Your task is to give the records again exactly. Leave each picture out.

==============================

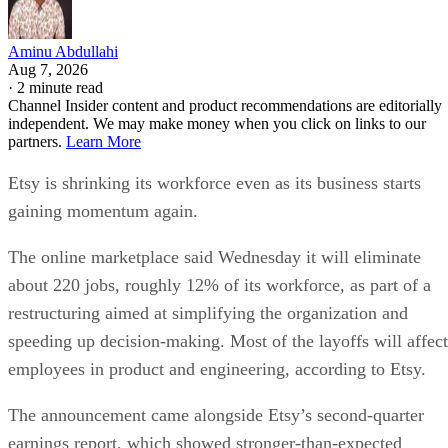
Aminu Abdullahi
Aug 7, 2026
·
2 minute read
Channel Insider content and product recommendations are editorially
independent. We may make money when you click on links to our
partners.
Learn More
Etsy is shrinking its workforce even as its business starts
gaining momentum again.
The online marketplace said Wednesday it will eliminate
about 220 jobs, roughly 12% of its workforce, as part of a
restructuring aimed at simplifying the organization and
speeding up decision-making. Most of the layoffs will affect
employees in product and engineering, according to Etsy.
The announcement came alongside Etsy’s second-quarter
earnings report, which showed stronger-than-expected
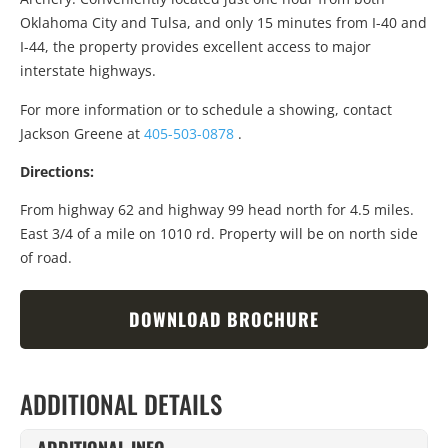
Oklahoma City and Tulsa, and only 15 minutes from I-40 and
I-44, the property provides excellent access to major
interstate highways.
For more information or to schedule a showing, contact
Jackson Greene at
405-503-0878
.
Directions:
From highway 62 and highway 99 head north for 4.5 miles.
East 3/4 of a mile on 1010 rd. Property will be on north side
of road.
DOWNLOAD BROCHURE
ADDITIONAL DETAILS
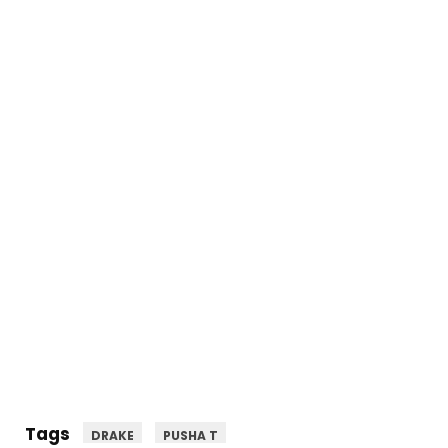
Tags
DRAKE
PUSHA T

==============================

> **Worked solution**
Aminu Abdullahi
Aug 7, 2026
·
2 minute read
Channel Insider content and product recommendations are editorially
independent. We may make money when you click on links to our
partners.
Learn More
Etsy is shrinking its workforce even as its business starts
gaining momentum again.
The online marketplace said Wednesday it will eliminate
about 220 jobs, roughly 12% of its workforce, as part of a
restructuring aimed at simplifying the organization and
speeding up decision-making. Most of the layoffs will affect
employees in product and engineering, according to Etsy.
The announcement came alongside Etsy’s second-quarter
earnings report, which showed stronger-than-expected
Oklahoma City and Tulsa, and only 15 minutes from I-40 and
I-44, the property provides excellent access to major
interstate highways.
For more information or to schedule a showing, contact
Jackson Greene at
405-503-0878
.
Directions:
From highway 62 and highway 99 head north for 4.5 miles.
East 3/4 of a mile on 1010 rd. Property will be on north side
of road.
DOWNLOAD BROCHURE
ADDITIONAL DETAILS
Tags
DRAKE
PUSHA T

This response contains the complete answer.